The conditions identified with the offences when committed outside the domain of India have
been managed under section 188. As per this section, when an offence is committed outside
India-
 by a resident of India, regardless of whether on the high oceans or somewhere else
 by an individual, not being such resident, on any ship or airship enrolled in India.

Such an individual might be treated in regard of such offence as though it had been committed at
wherever inside India and at such a spot, where he might be found. The stipulation to this section
determines that no such offence will be asked into or attempted in India without the past
approval from the Central Government.

The most significant factor in the previously mentioned arrangement is where the offence has
been submitted. Section 188 explicitly manages the situation when the offence is submitted
outside India.
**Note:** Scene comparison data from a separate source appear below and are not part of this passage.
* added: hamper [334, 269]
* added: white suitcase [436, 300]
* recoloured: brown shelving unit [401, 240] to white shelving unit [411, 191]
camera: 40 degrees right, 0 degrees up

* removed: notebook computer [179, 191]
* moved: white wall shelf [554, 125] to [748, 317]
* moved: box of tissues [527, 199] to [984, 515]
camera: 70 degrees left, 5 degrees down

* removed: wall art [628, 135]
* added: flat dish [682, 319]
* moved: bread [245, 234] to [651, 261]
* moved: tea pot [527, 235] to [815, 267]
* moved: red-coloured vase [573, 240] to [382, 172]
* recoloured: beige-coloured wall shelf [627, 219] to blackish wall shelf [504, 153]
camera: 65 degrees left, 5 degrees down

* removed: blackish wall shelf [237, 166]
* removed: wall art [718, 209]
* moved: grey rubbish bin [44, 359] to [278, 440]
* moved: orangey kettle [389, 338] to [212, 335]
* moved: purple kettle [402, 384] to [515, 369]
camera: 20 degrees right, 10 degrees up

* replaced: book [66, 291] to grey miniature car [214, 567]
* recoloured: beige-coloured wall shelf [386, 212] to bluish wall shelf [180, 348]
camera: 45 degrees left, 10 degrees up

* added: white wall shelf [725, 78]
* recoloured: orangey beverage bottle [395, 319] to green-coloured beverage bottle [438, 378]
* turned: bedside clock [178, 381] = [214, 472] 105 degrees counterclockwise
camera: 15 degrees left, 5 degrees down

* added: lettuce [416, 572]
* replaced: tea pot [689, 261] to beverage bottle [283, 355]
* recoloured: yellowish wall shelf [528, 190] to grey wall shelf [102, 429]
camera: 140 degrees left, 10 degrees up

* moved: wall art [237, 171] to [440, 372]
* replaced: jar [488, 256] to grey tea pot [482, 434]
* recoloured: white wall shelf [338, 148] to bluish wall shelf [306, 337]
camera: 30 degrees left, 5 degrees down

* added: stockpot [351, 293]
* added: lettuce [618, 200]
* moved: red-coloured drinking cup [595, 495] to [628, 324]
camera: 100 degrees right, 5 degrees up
These offences must be esteemed to have been submitted in India, whenever
submitted by an Indian resident, in high oceans or in some other spot.

Additionally, when the offence is submitted by an individual who in spite of the fact that isn’t an
Indian resident yet is going in any Indian flying machine or ship.

At the point when the arrangements of Section 188 are relevant, at that point the Central
Government may, in the event that it regards fit, direct that the duplicates of affidavits or
displays given to a legal official or before a strategic or consular delegate of India in or for that
domain will be gotten as proof by the Court holding such request or trial regardless in which
such Court may give a commission for accepting proof with regards to the issues to which such
statements or shows related.

Section 188 and Section 189 ought to be perused together. They continue on the premise that
a criminal is in India and can be found anyplace in India. The Court needs to discover the
blamed and the seeing for the denounced has as done where the charged shows up.

It is obvious from the above section that the denounced can’t be found by a minor protest or by
the Police. Further, it is by outlandish for the casualty of an offence submitted outside India, to
visit India and attempt to determine the area of the denounced and afterwards approach the court.
The parity of comfort is higher on such an injured individual. Hence, all such focuses have been
considered while drafting Section 188 and Section 189 of the Code of Criminal Procedure.
The said unfortunate casualty has been vested with the privilege to move toward any Court in
India as indicated by his comfort and document a case in regard to the offence submitted upon
him by an Indian abroad.

On account of Reg v. Benito Lopez1, the issue identified with the jurisdiction of English Courts
for the offences submitted on the high oceans by outsiders who are going in England borne ships
was addressed. It was held that the nation which attempted the blamed turned out poorly its
jurisdiction. The choice featured the significant rule of International Law that an individual is at
risk to be rebuffed of every single such offence, which he has submitted independent of where it
is submitted.

1
1858 Cr LC 431.
BIBLIOGRAPHY

1. 1858 Cr LC 431

2. https://advocatetanmoy.com/2018/03/02/the-jurisdiction-of-the-criminal-courts-in-
inquiries-and-trials-in-india/ 

3. http://www.shareyouressays.com/knowledge/jurisdiction-of-criminal-courts-in-india-
code-of-criminal-procedure/118016

4. The Code of Criminal Procedure, 1973.

5. The Code Of Criminal Procedure by Justice YV Chandrachud and VR Manohar-


Ratanalal and Dheeraj Lal- 16th edition 2002.